Q & A with 'Written on Skin' Composer George Benjamin
July 11, 2015
We reached George Benjamin, composer of the opera Written on Skin, via e-mail in Toronto where he was the focus of the Toronto Symphony's recent New Creations Festival. What follows is adapted from his responses to our questions about the opera and his life as a composer and conductor.
What drew you to the story of Written on Skin?
Numerous things impressed us about it: its heat, simplicity, darkness, and potency. But perhaps above all, it's the ending, which is so extraordinary—the woman's defiance in the face of her husband's extreme cruelty, which would be remarkable in any age, but is simply amazing for a tale conceived 800 years ago.
Written on Skin is your second collaboration with the opera's librettist, Martin Crimp. How do you work together?
We search for a subject together, usually over many months. Eventually, we find a subject that suits both of us; we then have lengthy discussions on the dramatic (and vocal) roles involved, the form, the narrative style, etc. Martin might send me a sample scene or two, but there eventually comes a point when the contact breaks —potentially for a long period-—and he devotes himself alone to the full text. Then suddenly it's ready—a great moment for me!
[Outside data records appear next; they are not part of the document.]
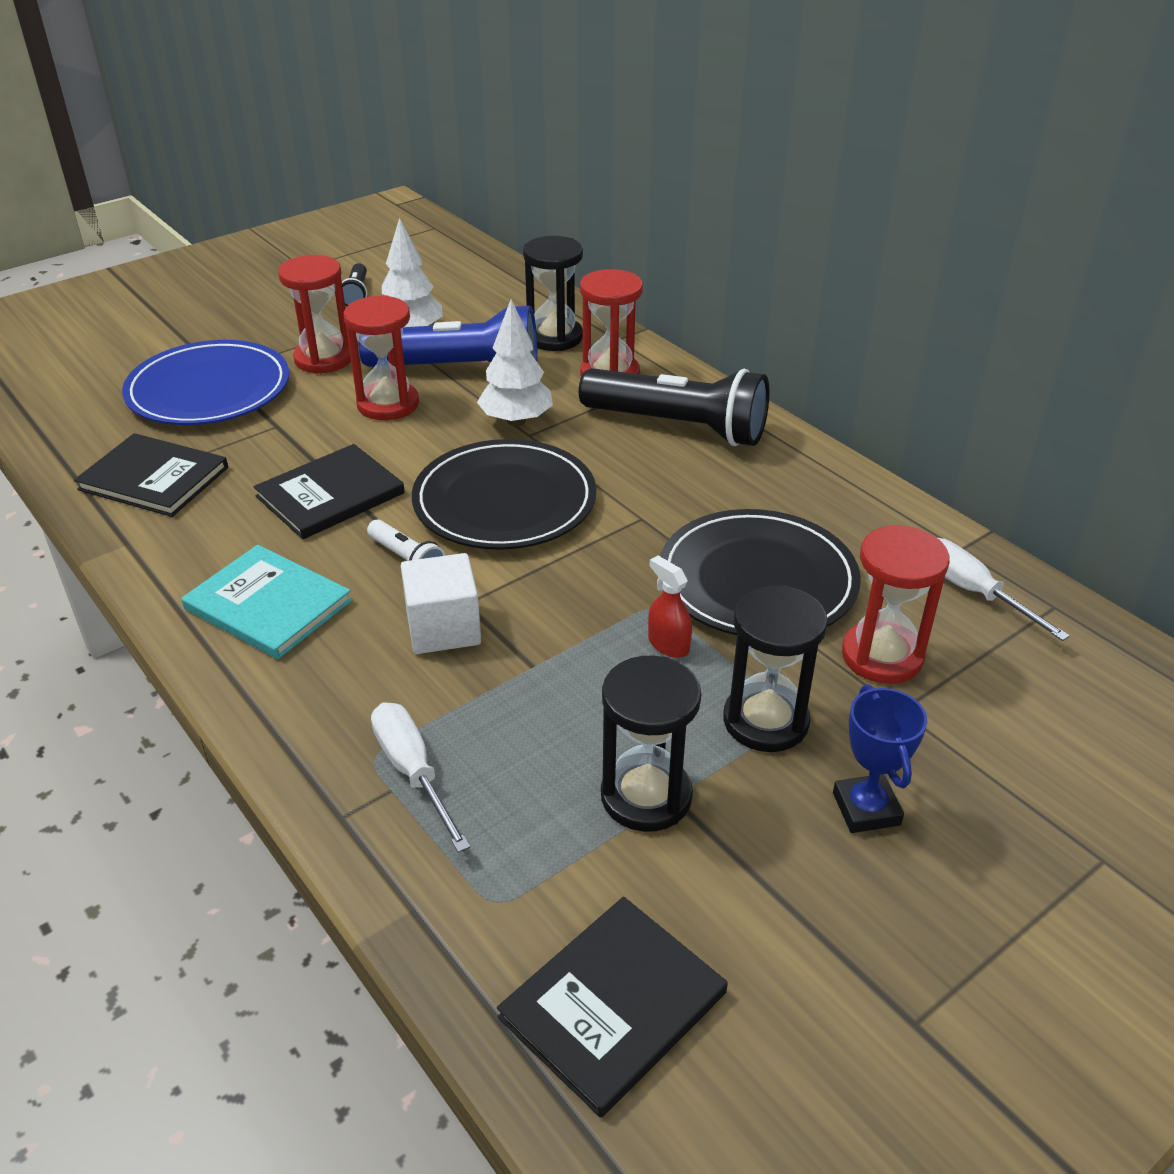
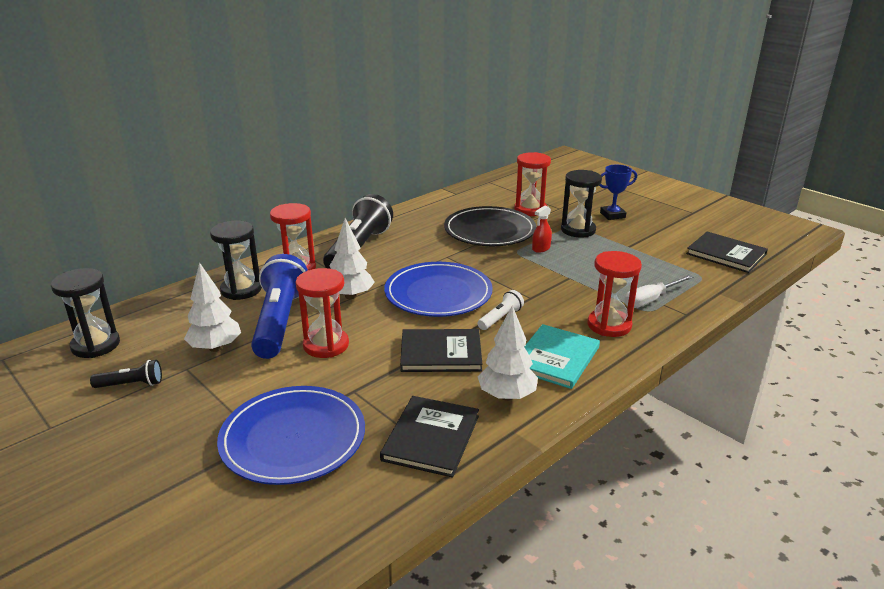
camera: 95 degrees left, 10 degrees down
(202, 545) = (507, 396): none -> white tree
(324, 359) = (250, 384): red hourglass -> red hourglass (609, 325)
(330, 495) = (441, 353): black book -> black book turned 45 degrees counterclockwise
(443, 628) = (553, 302): white cube -> none
(504, 501) = (438, 293): black plate -> blue plate
(646, 796) = (631, 251): black hourglass -> black hourglass (96, 345)
(972, 592) = (484, 193): white screwdriver -> none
You have been praised for your orchestration—specifically for your use of instruments and instrument combinations—to portray the story of this opera. Can you give simple examples?
The orchestra involves several rare of unusual instruments (glass harmonica, bass viol, mandolins, steel drum, miniature tablas, etc.) as well as a few unconventional means of playing familiar instruments—all to provide the widest possible palette. This relates in part to the desire to evoke in sound the wonders of medieval illumination—a central theme in the text. But it's the singers who are at the foreground of the work, virtually throughout—this is opera after all!—so the orchestral sound is often muted and subservient to the vocal lines.
The performing forces for Written on Skin have remained consistent since its premiere. Did you have these personnel in mind as you wrote, or did casting come later?
We approached the singers before I wrote a single note, and their capacities and talents directly influenced the vocal writing. They came 'round to my house so I could accompany them on the piano in lieder or in operatic extracts, something akin to a user's manual for each singer, which would then serve me while composing.
You have conducted the work yourself previously. Now you are turning over the reins to the New York Philharmonic Music Director Alan Gilbert.
I love to hear my works conducted by others if they are sympathetic to my idiom! Alan and I have never worked together, though I am well aware of his exceptional talents and what a wonderful performer of modern music he is. Alan will be leading the extraordinary Mahler Chamber Orchestra—the ensemble for whom I wrote the opera—and I am longing to hear what their mixture of talents will produce.
How do you feel about bringing this work to Lincoln Center for its U.S. stage premiere?
I'm absolutely thrilled that Written on Skin will be coming to Lincoln Center, and doubly delighted as we're talking about Katie Mitchell's original production, featuring several of the original cast members as well as the orchestra who premiered the work.